Abstract
Abstract
Vitrektomie zur Behandlung traumatischer Makulaläsionen im Kindesalter
Meier P., Wiedemann P. Klinik und Poliklinik für Augenheilkunde der Universität Leipzig
Hintergrund: Vitreoretinale Eingriffe zur Behandlung traumatischer Makulaveränderungen sind im Kindesalter extrem selten. In der vorliegenden Studie berichten wir über unsere Ergebnisse nach makulachirurgischem Eingriff wegen Makulaforamen oder hämorrhagischer prämakulärer Zyste bei Terson- und Shaken-Baby-Syndrom. Methode: Im Zeitraum von November 1995 bis Oktober 2002 führten wir bei insgesamt 10 Augen von 9 Kindern im Alter von 7 Monaten bis 17 Jahren einen vitreoretinalen Eingriff wegen traumatisch bedingter Makulaläsionen durch.

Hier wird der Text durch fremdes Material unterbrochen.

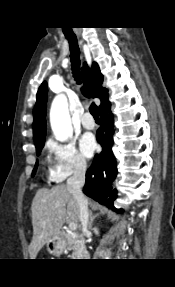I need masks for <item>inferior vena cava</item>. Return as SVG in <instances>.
I'll return each instance as SVG.
<instances>
[{"instance_id":"602c4592","label":"inferior vena cava","mask_w":175,"mask_h":287,"mask_svg":"<svg viewBox=\"0 0 175 287\" xmlns=\"http://www.w3.org/2000/svg\"><path fill=\"white\" fill-rule=\"evenodd\" d=\"M85 174H86V162L81 160L77 163L73 176L68 178L67 187L72 192L73 197L78 204L82 231L84 233H87L88 216H89L88 201L82 192V187L85 183Z\"/></svg>"}]
</instances>
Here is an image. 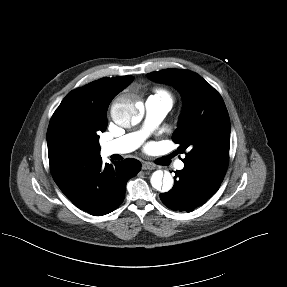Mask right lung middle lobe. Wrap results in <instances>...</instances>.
I'll return each instance as SVG.
<instances>
[{"label": "right lung middle lobe", "mask_w": 287, "mask_h": 287, "mask_svg": "<svg viewBox=\"0 0 287 287\" xmlns=\"http://www.w3.org/2000/svg\"><path fill=\"white\" fill-rule=\"evenodd\" d=\"M90 128H91V138L93 140V142L99 146V136H98V133L101 131H105L106 130V127L107 125H105L103 128H97L95 125H93L92 123L89 125Z\"/></svg>", "instance_id": "right-lung-middle-lobe-1"}]
</instances>
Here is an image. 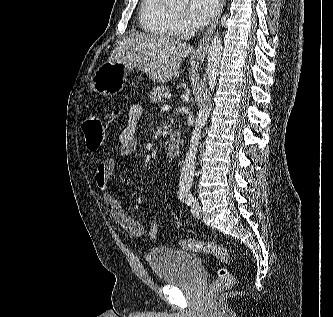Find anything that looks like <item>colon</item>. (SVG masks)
Here are the masks:
<instances>
[{"label": "colon", "instance_id": "1", "mask_svg": "<svg viewBox=\"0 0 333 317\" xmlns=\"http://www.w3.org/2000/svg\"><path fill=\"white\" fill-rule=\"evenodd\" d=\"M82 130L85 136L86 145L91 150H98L106 143V131L100 116L97 114H89L82 123ZM158 233V223L153 220L149 226V235L151 239H155ZM180 246L183 249L210 253L215 256L221 263L218 271V278L213 286V290H224L230 288L234 283V276L230 270L229 252L221 245L196 240H182Z\"/></svg>", "mask_w": 333, "mask_h": 317}]
</instances>
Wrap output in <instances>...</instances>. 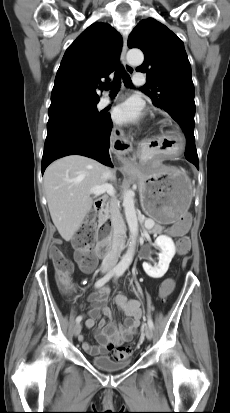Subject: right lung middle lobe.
<instances>
[{
  "label": "right lung middle lobe",
  "instance_id": "right-lung-middle-lobe-1",
  "mask_svg": "<svg viewBox=\"0 0 230 413\" xmlns=\"http://www.w3.org/2000/svg\"><path fill=\"white\" fill-rule=\"evenodd\" d=\"M96 104H64L49 108L47 129L59 123L99 121L103 114L98 112Z\"/></svg>",
  "mask_w": 230,
  "mask_h": 413
}]
</instances>
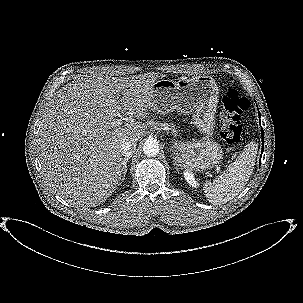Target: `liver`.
<instances>
[{"label": "liver", "mask_w": 303, "mask_h": 303, "mask_svg": "<svg viewBox=\"0 0 303 303\" xmlns=\"http://www.w3.org/2000/svg\"><path fill=\"white\" fill-rule=\"evenodd\" d=\"M164 76L86 75L52 98L38 132L39 158L48 185L68 204L95 207L111 196L122 175L121 140L137 142L147 129L116 117L127 110L148 118L152 86Z\"/></svg>", "instance_id": "obj_1"}]
</instances>
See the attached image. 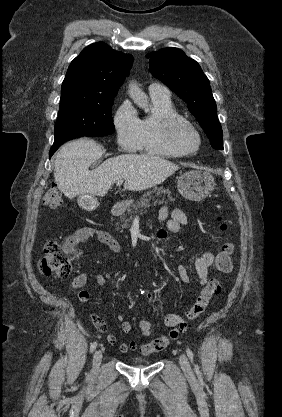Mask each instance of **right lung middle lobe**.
Here are the masks:
<instances>
[{
    "mask_svg": "<svg viewBox=\"0 0 282 417\" xmlns=\"http://www.w3.org/2000/svg\"><path fill=\"white\" fill-rule=\"evenodd\" d=\"M116 93L61 94L55 139L68 135L102 137L114 132L112 105Z\"/></svg>",
    "mask_w": 282,
    "mask_h": 417,
    "instance_id": "obj_1",
    "label": "right lung middle lobe"
}]
</instances>
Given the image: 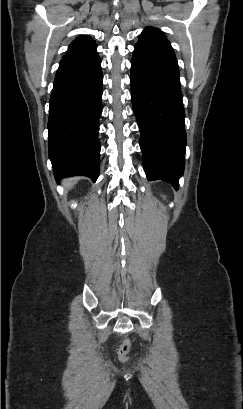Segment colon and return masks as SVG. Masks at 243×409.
<instances>
[{"label": "colon", "mask_w": 243, "mask_h": 409, "mask_svg": "<svg viewBox=\"0 0 243 409\" xmlns=\"http://www.w3.org/2000/svg\"><path fill=\"white\" fill-rule=\"evenodd\" d=\"M130 349H131L130 341L129 340L124 341L117 351V357L122 361L127 360Z\"/></svg>", "instance_id": "obj_1"}]
</instances>
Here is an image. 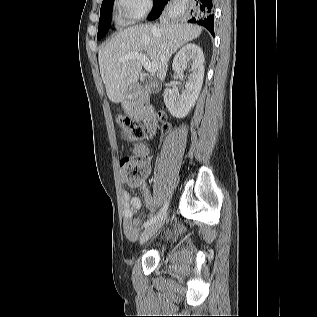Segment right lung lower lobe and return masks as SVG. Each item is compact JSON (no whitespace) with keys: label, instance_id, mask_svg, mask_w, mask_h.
<instances>
[{"label":"right lung lower lobe","instance_id":"right-lung-lower-lobe-1","mask_svg":"<svg viewBox=\"0 0 317 317\" xmlns=\"http://www.w3.org/2000/svg\"><path fill=\"white\" fill-rule=\"evenodd\" d=\"M169 0H158L153 5V9L149 14L148 19L154 20L158 18L164 6ZM192 9H191V19L189 22L197 23L199 25L207 28L210 33L214 36V2L213 0H191Z\"/></svg>","mask_w":317,"mask_h":317}]
</instances>
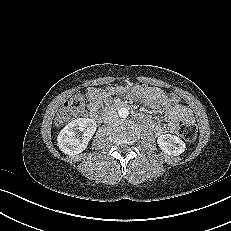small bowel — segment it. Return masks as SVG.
<instances>
[{
	"label": "small bowel",
	"mask_w": 231,
	"mask_h": 231,
	"mask_svg": "<svg viewBox=\"0 0 231 231\" xmlns=\"http://www.w3.org/2000/svg\"><path fill=\"white\" fill-rule=\"evenodd\" d=\"M124 87H112L108 90L89 89L87 96L89 99V110L94 113L98 110L105 99L126 91ZM134 98L141 100L152 110L162 108L164 110V120H157L149 115L141 114V118L146 122L156 135L174 133L180 124H193L194 116L192 111L182 105H173L169 102L165 93L155 87L135 86L131 88Z\"/></svg>",
	"instance_id": "c3829d8e"
}]
</instances>
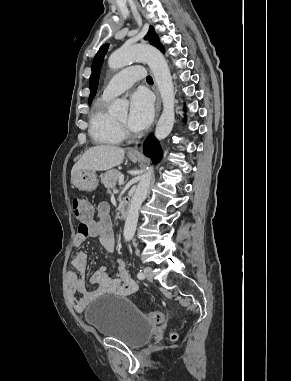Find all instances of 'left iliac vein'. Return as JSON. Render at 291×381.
Wrapping results in <instances>:
<instances>
[{"instance_id":"1","label":"left iliac vein","mask_w":291,"mask_h":381,"mask_svg":"<svg viewBox=\"0 0 291 381\" xmlns=\"http://www.w3.org/2000/svg\"><path fill=\"white\" fill-rule=\"evenodd\" d=\"M144 275L148 280L153 279V270L151 267H145L144 268Z\"/></svg>"}]
</instances>
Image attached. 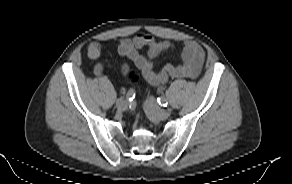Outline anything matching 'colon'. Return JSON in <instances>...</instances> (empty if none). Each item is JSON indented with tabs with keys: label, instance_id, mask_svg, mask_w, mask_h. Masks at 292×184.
Returning <instances> with one entry per match:
<instances>
[{
	"label": "colon",
	"instance_id": "5ec220e1",
	"mask_svg": "<svg viewBox=\"0 0 292 184\" xmlns=\"http://www.w3.org/2000/svg\"><path fill=\"white\" fill-rule=\"evenodd\" d=\"M102 46L99 44V43H92L89 45L88 47V51H87V54H88V57L91 59V60H97L101 57V54H102ZM125 73L127 75V77L132 81V82H135L137 81V76L134 72L130 71V70H125Z\"/></svg>",
	"mask_w": 292,
	"mask_h": 184
}]
</instances>
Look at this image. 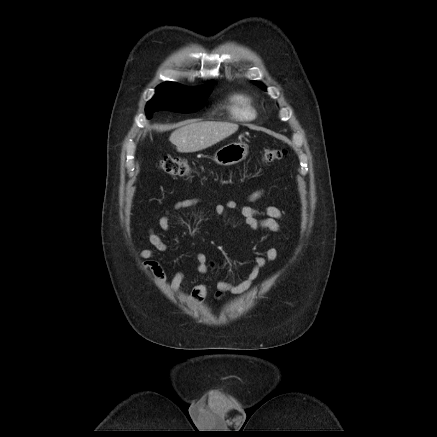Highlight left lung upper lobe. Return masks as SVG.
<instances>
[{"label":"left lung upper lobe","instance_id":"left-lung-upper-lobe-1","mask_svg":"<svg viewBox=\"0 0 437 437\" xmlns=\"http://www.w3.org/2000/svg\"><path fill=\"white\" fill-rule=\"evenodd\" d=\"M254 84H256L257 86H259L260 88H262L263 90H266L265 89V86L262 84V83H260V82H257V81H252Z\"/></svg>","mask_w":437,"mask_h":437}]
</instances>
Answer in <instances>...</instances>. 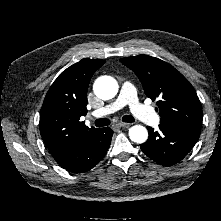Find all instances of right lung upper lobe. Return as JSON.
I'll return each mask as SVG.
<instances>
[{
    "mask_svg": "<svg viewBox=\"0 0 221 221\" xmlns=\"http://www.w3.org/2000/svg\"><path fill=\"white\" fill-rule=\"evenodd\" d=\"M104 63L101 59H82L64 70L48 90L40 112V133L55 160L98 130L87 127L80 117L87 113L90 79Z\"/></svg>",
    "mask_w": 221,
    "mask_h": 221,
    "instance_id": "1",
    "label": "right lung upper lobe"
}]
</instances>
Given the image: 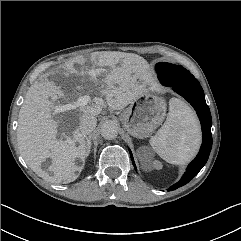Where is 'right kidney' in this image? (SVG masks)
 I'll return each mask as SVG.
<instances>
[{
	"instance_id": "ca27d5eb",
	"label": "right kidney",
	"mask_w": 241,
	"mask_h": 241,
	"mask_svg": "<svg viewBox=\"0 0 241 241\" xmlns=\"http://www.w3.org/2000/svg\"><path fill=\"white\" fill-rule=\"evenodd\" d=\"M34 170H35L36 172H38V171H39V170H38V167H35V168H34Z\"/></svg>"
}]
</instances>
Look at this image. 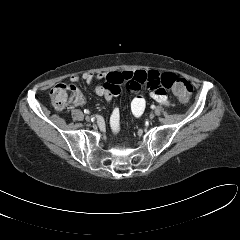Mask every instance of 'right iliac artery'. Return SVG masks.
I'll list each match as a JSON object with an SVG mask.
<instances>
[{"label":"right iliac artery","mask_w":240,"mask_h":240,"mask_svg":"<svg viewBox=\"0 0 240 240\" xmlns=\"http://www.w3.org/2000/svg\"><path fill=\"white\" fill-rule=\"evenodd\" d=\"M84 113H85V114H89V110L85 109V110H84Z\"/></svg>","instance_id":"82829eb1"}]
</instances>
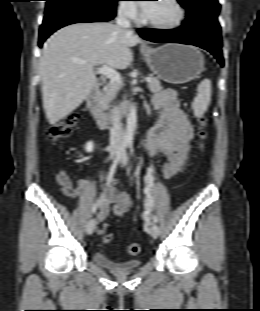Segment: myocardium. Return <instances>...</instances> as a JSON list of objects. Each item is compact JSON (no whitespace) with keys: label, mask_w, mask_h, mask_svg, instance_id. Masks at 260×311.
<instances>
[{"label":"myocardium","mask_w":260,"mask_h":311,"mask_svg":"<svg viewBox=\"0 0 260 311\" xmlns=\"http://www.w3.org/2000/svg\"><path fill=\"white\" fill-rule=\"evenodd\" d=\"M169 2L175 7L177 10V17L174 21L162 24V23H155L151 20H149L144 13L142 16V23L153 28L156 30H162V31H170L179 28L186 18V10L182 3L179 0H169Z\"/></svg>","instance_id":"myocardium-1"}]
</instances>
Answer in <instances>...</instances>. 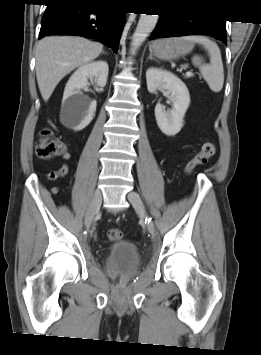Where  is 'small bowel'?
<instances>
[{
    "label": "small bowel",
    "mask_w": 261,
    "mask_h": 355,
    "mask_svg": "<svg viewBox=\"0 0 261 355\" xmlns=\"http://www.w3.org/2000/svg\"><path fill=\"white\" fill-rule=\"evenodd\" d=\"M70 157L69 153H66L64 158L68 159ZM69 171V166L66 163H63L57 170L52 171L50 173L47 174V179L50 181H54L60 177L65 176ZM53 191H57V188L54 187Z\"/></svg>",
    "instance_id": "obj_1"
}]
</instances>
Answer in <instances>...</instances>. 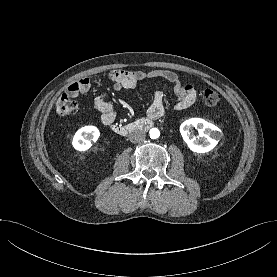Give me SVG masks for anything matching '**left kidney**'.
<instances>
[{
	"label": "left kidney",
	"instance_id": "obj_1",
	"mask_svg": "<svg viewBox=\"0 0 277 277\" xmlns=\"http://www.w3.org/2000/svg\"><path fill=\"white\" fill-rule=\"evenodd\" d=\"M198 129L201 139H196L190 130ZM180 133L189 149L195 153H206L211 151L221 137L220 129L202 118H191L184 121L180 126Z\"/></svg>",
	"mask_w": 277,
	"mask_h": 277
}]
</instances>
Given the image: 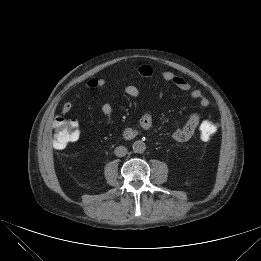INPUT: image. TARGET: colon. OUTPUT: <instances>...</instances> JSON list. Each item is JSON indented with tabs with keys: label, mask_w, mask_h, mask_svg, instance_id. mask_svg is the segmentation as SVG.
<instances>
[{
	"label": "colon",
	"mask_w": 261,
	"mask_h": 261,
	"mask_svg": "<svg viewBox=\"0 0 261 261\" xmlns=\"http://www.w3.org/2000/svg\"><path fill=\"white\" fill-rule=\"evenodd\" d=\"M53 145L63 149L79 139L78 126L75 121L69 120L62 114L58 115L53 124ZM217 126L212 121H203L200 126V136L203 140H210L216 133Z\"/></svg>",
	"instance_id": "obj_1"
}]
</instances>
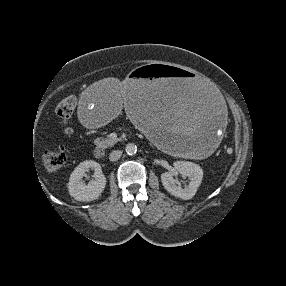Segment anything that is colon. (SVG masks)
<instances>
[{
	"instance_id": "obj_1",
	"label": "colon",
	"mask_w": 286,
	"mask_h": 286,
	"mask_svg": "<svg viewBox=\"0 0 286 286\" xmlns=\"http://www.w3.org/2000/svg\"><path fill=\"white\" fill-rule=\"evenodd\" d=\"M76 100L74 96H67L60 100L56 106V115L59 120L67 122L72 117L76 108ZM65 132L69 134L70 128H65ZM42 162L48 171L56 172L65 164L66 153L61 148L45 151L42 155Z\"/></svg>"
}]
</instances>
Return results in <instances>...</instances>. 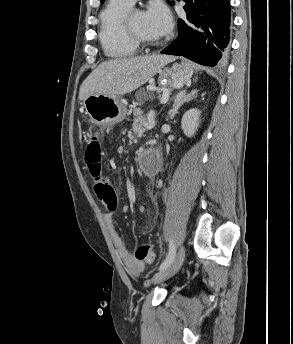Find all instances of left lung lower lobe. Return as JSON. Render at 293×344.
Instances as JSON below:
<instances>
[{"label": "left lung lower lobe", "instance_id": "left-lung-lower-lobe-1", "mask_svg": "<svg viewBox=\"0 0 293 344\" xmlns=\"http://www.w3.org/2000/svg\"><path fill=\"white\" fill-rule=\"evenodd\" d=\"M188 23L178 19V36L161 53L205 66L222 64L230 39L229 0H184Z\"/></svg>", "mask_w": 293, "mask_h": 344}]
</instances>
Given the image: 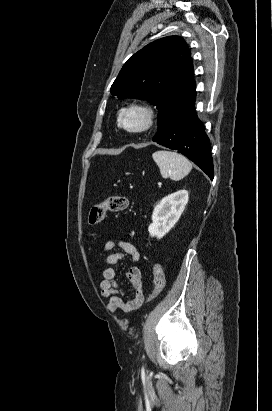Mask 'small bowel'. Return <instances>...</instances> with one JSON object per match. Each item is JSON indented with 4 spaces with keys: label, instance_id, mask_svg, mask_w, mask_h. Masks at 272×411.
<instances>
[{
    "label": "small bowel",
    "instance_id": "1",
    "mask_svg": "<svg viewBox=\"0 0 272 411\" xmlns=\"http://www.w3.org/2000/svg\"><path fill=\"white\" fill-rule=\"evenodd\" d=\"M103 250L108 253L105 258L107 267L103 270L102 280L100 282V292L102 297L108 300L106 308L109 311H132L140 305L136 304L137 299L143 298L142 272L137 266H132L126 271V277L135 290L134 298L124 301L125 291L122 290L117 281V270L122 262L124 255H129L132 261L137 262L140 259V253L136 247L127 241H107Z\"/></svg>",
    "mask_w": 272,
    "mask_h": 411
}]
</instances>
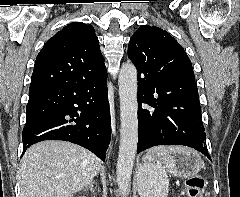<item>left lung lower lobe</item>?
<instances>
[{"label":"left lung lower lobe","instance_id":"1","mask_svg":"<svg viewBox=\"0 0 240 197\" xmlns=\"http://www.w3.org/2000/svg\"><path fill=\"white\" fill-rule=\"evenodd\" d=\"M155 79L138 72L137 153L156 145H185L210 160L197 85L156 86ZM142 103L147 104L142 108Z\"/></svg>","mask_w":240,"mask_h":197}]
</instances>
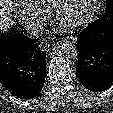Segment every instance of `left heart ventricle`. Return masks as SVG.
<instances>
[{
  "instance_id": "obj_1",
  "label": "left heart ventricle",
  "mask_w": 113,
  "mask_h": 113,
  "mask_svg": "<svg viewBox=\"0 0 113 113\" xmlns=\"http://www.w3.org/2000/svg\"><path fill=\"white\" fill-rule=\"evenodd\" d=\"M85 0H68L63 9V18L65 20L75 18Z\"/></svg>"
}]
</instances>
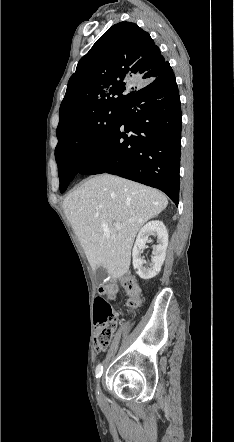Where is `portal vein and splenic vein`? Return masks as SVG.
Wrapping results in <instances>:
<instances>
[{
  "instance_id": "obj_1",
  "label": "portal vein and splenic vein",
  "mask_w": 234,
  "mask_h": 442,
  "mask_svg": "<svg viewBox=\"0 0 234 442\" xmlns=\"http://www.w3.org/2000/svg\"><path fill=\"white\" fill-rule=\"evenodd\" d=\"M114 226H115L116 229H121L122 226H123V224L120 223V222H115V223H114Z\"/></svg>"
}]
</instances>
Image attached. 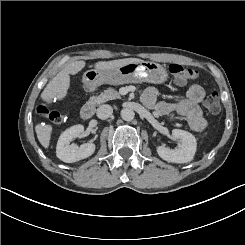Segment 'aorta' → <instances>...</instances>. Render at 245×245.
<instances>
[{"mask_svg": "<svg viewBox=\"0 0 245 245\" xmlns=\"http://www.w3.org/2000/svg\"><path fill=\"white\" fill-rule=\"evenodd\" d=\"M135 113L131 108H124L121 110V117L125 121H131L134 119Z\"/></svg>", "mask_w": 245, "mask_h": 245, "instance_id": "obj_1", "label": "aorta"}]
</instances>
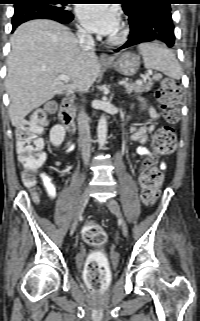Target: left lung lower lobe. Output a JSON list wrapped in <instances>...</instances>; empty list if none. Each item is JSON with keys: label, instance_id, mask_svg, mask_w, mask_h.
I'll return each instance as SVG.
<instances>
[{"label": "left lung lower lobe", "instance_id": "0a47b994", "mask_svg": "<svg viewBox=\"0 0 200 321\" xmlns=\"http://www.w3.org/2000/svg\"><path fill=\"white\" fill-rule=\"evenodd\" d=\"M127 16L130 25L129 39L115 52L151 41L161 42L168 47H173L175 35L172 12L170 10L163 7H149Z\"/></svg>", "mask_w": 200, "mask_h": 321}]
</instances>
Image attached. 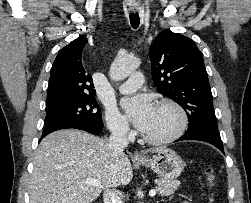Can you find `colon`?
<instances>
[{"mask_svg":"<svg viewBox=\"0 0 251 203\" xmlns=\"http://www.w3.org/2000/svg\"><path fill=\"white\" fill-rule=\"evenodd\" d=\"M204 172H205V177H206L208 185L212 186L214 184V182H215V172H214V169L211 166L207 165L205 167Z\"/></svg>","mask_w":251,"mask_h":203,"instance_id":"obj_1","label":"colon"}]
</instances>
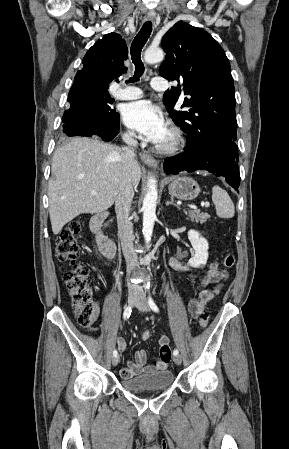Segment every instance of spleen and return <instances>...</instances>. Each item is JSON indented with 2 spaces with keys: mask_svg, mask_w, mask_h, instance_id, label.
Returning a JSON list of instances; mask_svg holds the SVG:
<instances>
[{
  "mask_svg": "<svg viewBox=\"0 0 289 449\" xmlns=\"http://www.w3.org/2000/svg\"><path fill=\"white\" fill-rule=\"evenodd\" d=\"M212 201L215 204L216 214L220 218H232L235 214L234 204L228 193L220 186L212 188Z\"/></svg>",
  "mask_w": 289,
  "mask_h": 449,
  "instance_id": "obj_1",
  "label": "spleen"
}]
</instances>
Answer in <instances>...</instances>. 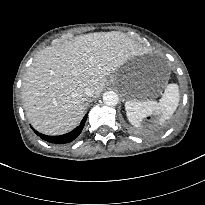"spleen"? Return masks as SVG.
Listing matches in <instances>:
<instances>
[{
	"label": "spleen",
	"mask_w": 205,
	"mask_h": 205,
	"mask_svg": "<svg viewBox=\"0 0 205 205\" xmlns=\"http://www.w3.org/2000/svg\"><path fill=\"white\" fill-rule=\"evenodd\" d=\"M179 97L178 85L168 84L159 102L127 101L125 103L127 118L132 125L137 127L140 126L143 118L152 114H160V121L163 122L175 112L179 104Z\"/></svg>",
	"instance_id": "3e777b00"
}]
</instances>
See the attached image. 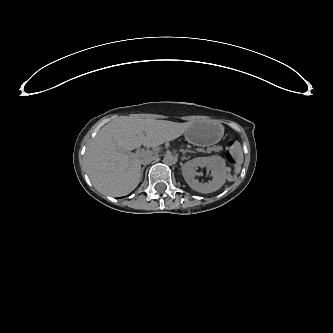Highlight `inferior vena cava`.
I'll list each match as a JSON object with an SVG mask.
<instances>
[{"mask_svg": "<svg viewBox=\"0 0 333 333\" xmlns=\"http://www.w3.org/2000/svg\"><path fill=\"white\" fill-rule=\"evenodd\" d=\"M154 159H155V157H147V158L142 159L141 163L143 165H147V164L151 163Z\"/></svg>", "mask_w": 333, "mask_h": 333, "instance_id": "inferior-vena-cava-1", "label": "inferior vena cava"}]
</instances>
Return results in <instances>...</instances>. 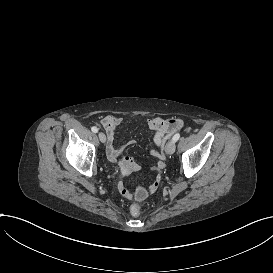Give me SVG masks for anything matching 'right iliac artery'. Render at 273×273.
Instances as JSON below:
<instances>
[{
    "label": "right iliac artery",
    "instance_id": "82829eb1",
    "mask_svg": "<svg viewBox=\"0 0 273 273\" xmlns=\"http://www.w3.org/2000/svg\"><path fill=\"white\" fill-rule=\"evenodd\" d=\"M91 130H92V132H94V133H97V132H98V128L95 127V126H93V127L91 128Z\"/></svg>",
    "mask_w": 273,
    "mask_h": 273
}]
</instances>
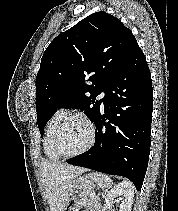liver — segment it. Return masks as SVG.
<instances>
[{
  "mask_svg": "<svg viewBox=\"0 0 178 211\" xmlns=\"http://www.w3.org/2000/svg\"><path fill=\"white\" fill-rule=\"evenodd\" d=\"M85 168L60 162L42 161L40 174L51 211H64L71 185Z\"/></svg>",
  "mask_w": 178,
  "mask_h": 211,
  "instance_id": "1",
  "label": "liver"
}]
</instances>
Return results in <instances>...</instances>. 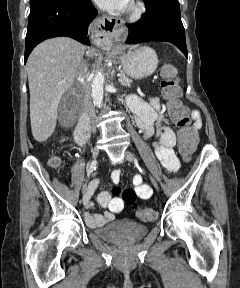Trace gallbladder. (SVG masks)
<instances>
[{"instance_id":"obj_1","label":"gallbladder","mask_w":240,"mask_h":288,"mask_svg":"<svg viewBox=\"0 0 240 288\" xmlns=\"http://www.w3.org/2000/svg\"><path fill=\"white\" fill-rule=\"evenodd\" d=\"M65 108H66V102H65V100H62V101L60 102V105H59V112H60V113H63V111L65 110Z\"/></svg>"}]
</instances>
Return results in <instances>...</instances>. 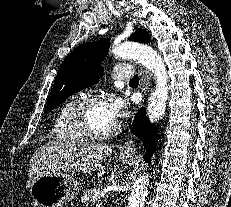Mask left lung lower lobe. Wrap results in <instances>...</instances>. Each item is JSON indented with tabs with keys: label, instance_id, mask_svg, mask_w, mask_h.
<instances>
[{
	"label": "left lung lower lobe",
	"instance_id": "0a47b994",
	"mask_svg": "<svg viewBox=\"0 0 231 207\" xmlns=\"http://www.w3.org/2000/svg\"><path fill=\"white\" fill-rule=\"evenodd\" d=\"M132 132L143 142L146 149L144 160L145 162H149L157 144L158 130L155 125L147 119L145 109L142 108L137 112L133 122Z\"/></svg>",
	"mask_w": 231,
	"mask_h": 207
}]
</instances>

Indikationen zur Vitrektomie waren ein traumatisches Makulaforamen (4), eine prämakuläre hämorrhagische Zyste bei Terson- (4) und Shaken-Baby-Syndrom (2). Während der Vitrektomie erfolgte eine Rhexis der ILM unter Beachtung der operationstechnischen Besonderheiten kindlicher Augen. 4 Kinder wurden intensiv orthoptisch nachbetreut. Ergebnisse: Bei allen Patienten wurde eine Besserung des anatomischen Befundes erreicht, dies war mit zwei Ausnahmen mit einem Funktionsanstieg verbunden, der im Nachbeobachtungszeitraum von 6 Monaten bis 5 Jahren stabil blieb. Schlussfolgerungen: Besteht bei einem Kind die Indikation für eine makulachirurgischen Eingriff, so sollte dieser unverzüglich unter Beachtung der Besonderheiten kindlicher Augen erfolgen.